> **Work request**
Give back the data below exactly, with every line kept the same.

(Saved data entries)
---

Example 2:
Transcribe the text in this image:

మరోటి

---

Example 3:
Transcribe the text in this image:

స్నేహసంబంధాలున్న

> **Solution to the problem**
---

Example 2:
Transcribe the text in this image:

మరోటి

---

Example 3:
Transcribe the text in this image:

స్నేహసంబంధాలున్న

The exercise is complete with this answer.